[SUPPLIED ENTRIES]
::::::

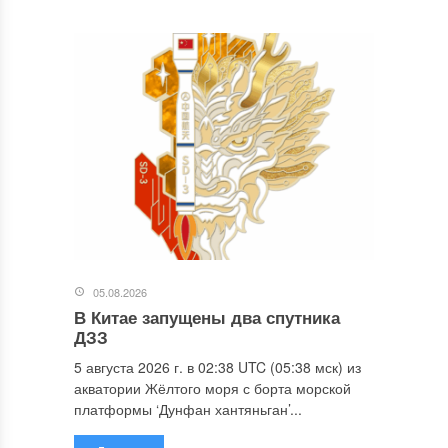
05.08.2026
В Китае запущены два спутника
ДЗЗ
5 августа 2026 г. в 02:38 UTC (05:38 мск) из
акватории Жёлтого моря с борта морской
платформы ‘Дунфан хантяньган’...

::::::

[TASK INSTRUCTIONS]
A word-for-word restatement of the lines running from the one with "5 августа 2026 г. в 02:38 UTC (05:38 мск) из" to the last line of the records is the whole answer.

[FINISHED EXERCISE]
5 августа 2026 г. в 02:38 UTC (05:38 мск) из
акватории Жёлтого моря с борта морской
платформы ‘Дунфан хантяньган’...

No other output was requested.